- ABOUT THIS EXERCISE: Exercise in exact copying. Transcribe every entry that follows, word for word.

- RECORD EXTRACTS:
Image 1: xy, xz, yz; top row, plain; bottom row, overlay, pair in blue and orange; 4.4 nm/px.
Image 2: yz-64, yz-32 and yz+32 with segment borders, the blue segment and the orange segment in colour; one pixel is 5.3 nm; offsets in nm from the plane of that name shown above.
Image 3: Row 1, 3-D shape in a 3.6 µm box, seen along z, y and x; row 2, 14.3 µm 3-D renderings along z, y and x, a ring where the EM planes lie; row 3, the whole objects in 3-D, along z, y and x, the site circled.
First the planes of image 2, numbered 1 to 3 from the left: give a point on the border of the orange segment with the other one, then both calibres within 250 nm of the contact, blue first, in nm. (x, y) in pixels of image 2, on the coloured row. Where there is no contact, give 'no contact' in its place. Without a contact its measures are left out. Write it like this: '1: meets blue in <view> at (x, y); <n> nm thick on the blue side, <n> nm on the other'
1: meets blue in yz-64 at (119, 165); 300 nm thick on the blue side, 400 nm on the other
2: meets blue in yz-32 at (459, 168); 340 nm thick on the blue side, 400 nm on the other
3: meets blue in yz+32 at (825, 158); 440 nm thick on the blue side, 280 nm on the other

- RESULT:
Image 1: xy, xz, yz; top row, plain; bottom row, overlay, pair in blue and orange; 4.4 nm/px.
Image 2: yz-64, yz-32 and yz+32 with segment borders, the blue segment and the orange segment in colour; one pixel is 5.3 nm; offsets in nm from the plane of that name shown above.
Image 3: Row 1, 3-D shape in a 3.6 µm box, seen along z, y and x; row 2, 14.3 µm 3-D renderings along z, y and x, a ring where the EM planes lie; row 3, the whole objects in 3-D, along z, y and x, the site circled.
First the planes of image 2, numbered 1 to 3 from the left: give a point on the border of the orange segment with the other one, then both calibres within 250 nm of the contact, blue first, in nm. (x, y) in pixels of image 2, on the coloured row. Where there is no contact, give 'no contact' in its place. Without a contact its measures are left out. Write it like this: '1: meets blue in <view> at (x, y); <n> nm thick on the blue side, <n> nm on the other'
1: meets blue in yz-64 at (119, 165); 300 nm thick on the blue side, 400 nm on the other
2: meets blue in yz-32 at (459, 168); 340 nm thick on the blue side, 400 nm on the other
3: meets blue in yz+32 at (825, 158); 440 nm thick on the blue side, 280 nm on the other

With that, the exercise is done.